Я уже должен был встать. В комнату вошла старшая медсестра и велела мне одеваться. Я должен был идти к бабушке. Я должен был надеть брюки. Серые фланелевые брюки. Прощайте, голые коленки! Прощайте, голые икры и голени! Раньше я был бы счастлив. Я так хотел прикоснуться к своей собственной серой фланели, хорошенько рассмотреть ее и произнести с уверенной гордостью: «Ткань в елочку». Я должен был радостно сказать: «Прощай, вельвет». Раньше — но не теперь. О Предметы! Но вдруг я подумал: а что, если дедушка был прав, что, если Джеймс Генри был маленьким негодяем, хулиганом, ставшим затычкой? Что, если он при первой возможности засунет меня в карман и будет щипать меня и кусать?
Я должен был быть готов, одет и причесан на пробор. Я должен был уже вычистить зубы и шагать по длинному коридору. Но я все еще сидел здесь с затычкой на коленях, а рядом со мной лежали сложенные брюки. Я должен был идти к бабушке, старой леди с каминной полкой. А после этого, думал я, после этого я пошел бы в гостиную и посидел на Виктории Холлест, которая, вне всяких сомнений, спрашивала бы, где Маргарет. Обе они были реальными людьми, обе. Мне так жаль! И я хоть немного побыл бы с Люси. Теперь она была бы в безопасности, я бы сказал ей, что она может больше не беспокоиться, ведь Элис Хиггс снова стала дверной ручкой. (Ох, Элис Хиггс, как мне жаль! Что же я наделал? Что я за человек после этого?) Но потерять Люси!..

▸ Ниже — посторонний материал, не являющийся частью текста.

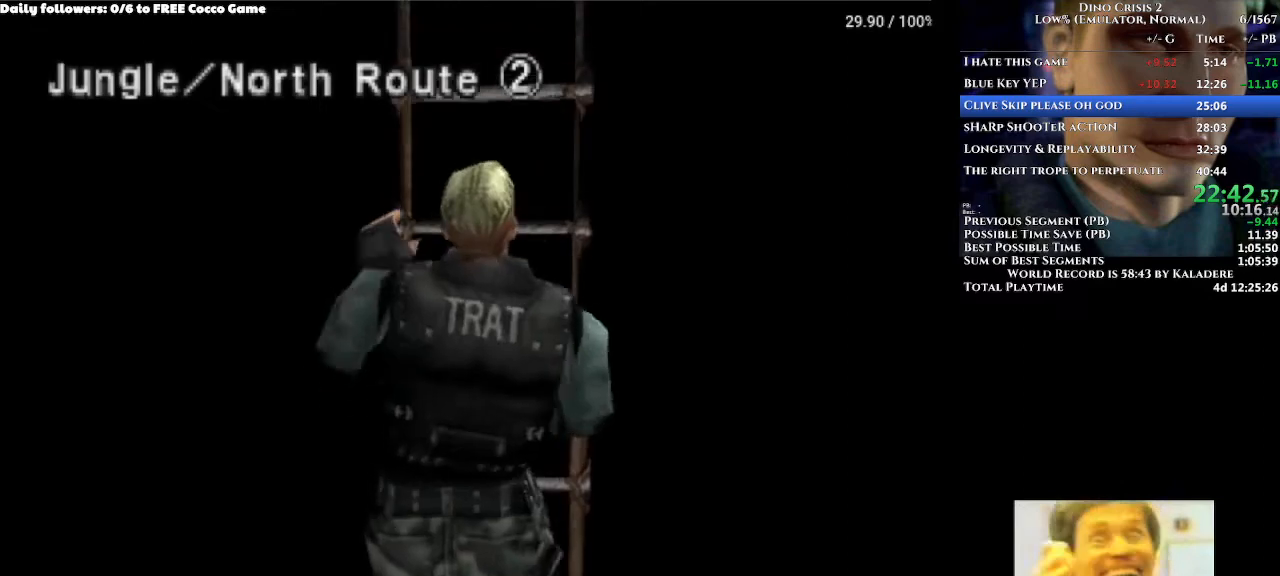
{"dt_ms": 500, "buttons": ["A"], "left_stick": "center", "right_stick": "center", "events": [[333, "DPAD_UP", "up"]]}
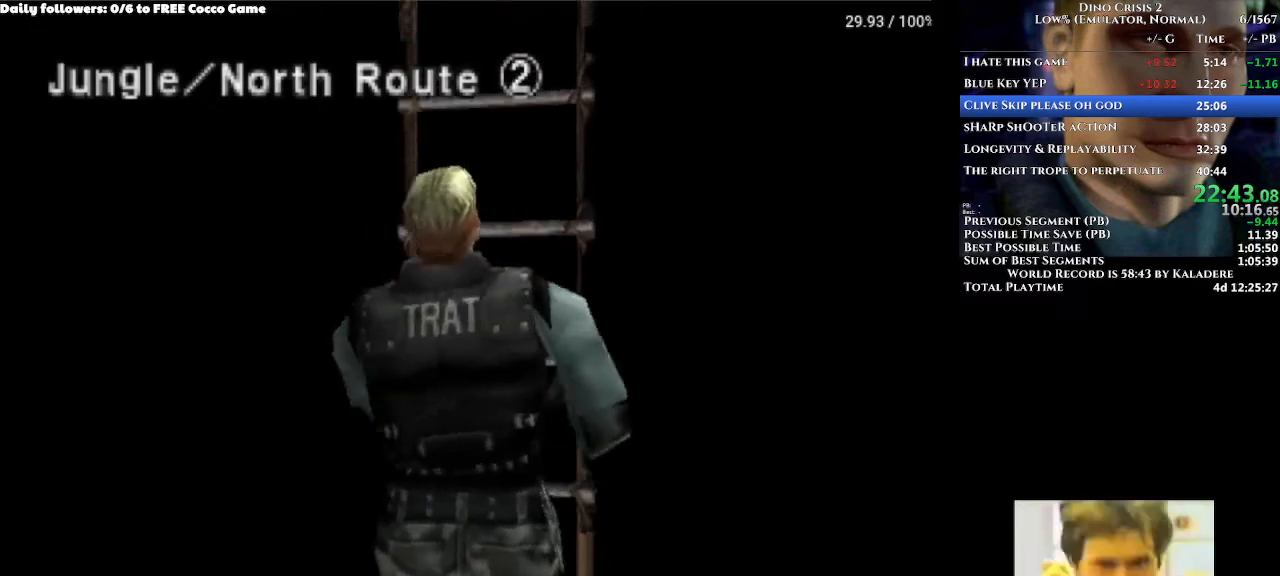
{"dt_ms": 500, "buttons": ["A", "DPAD_UP"], "left_stick": "center", "right_stick": "center", "events": [[33, "DPAD_UP", "down"]]}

Я взял брюки. Что случится, подумал я, когда я их надену?
Я предположил, что сразу же после того, как надену брюки, возможно, даже в тот самый момент, когда серая фланель коснется моей кожи, у меня на лице начнет расти борода. Что я смогу отпустить бакенбарды, ходить с окладистой бородой и в костюме, как многие городские Айрмонгеры, которые позволяли себе быть настолько волосатыми, что их лица были похожи на заросшие плющом дома. Стану ли я волосатым? Стану ли я настолько бородатым, что мой собственный мех отгородит меня от мира? Покроюсь ли я волосами настолько, что Люси Пеннант, для того чтобы поцеловать меня, придется прорубаться ко мне, как Принцу в «Спящей красавице», потому что всем, что она увидит, войдя в мою комнату, поначалу будут лишь заросли бороды? Был только один способ узнать.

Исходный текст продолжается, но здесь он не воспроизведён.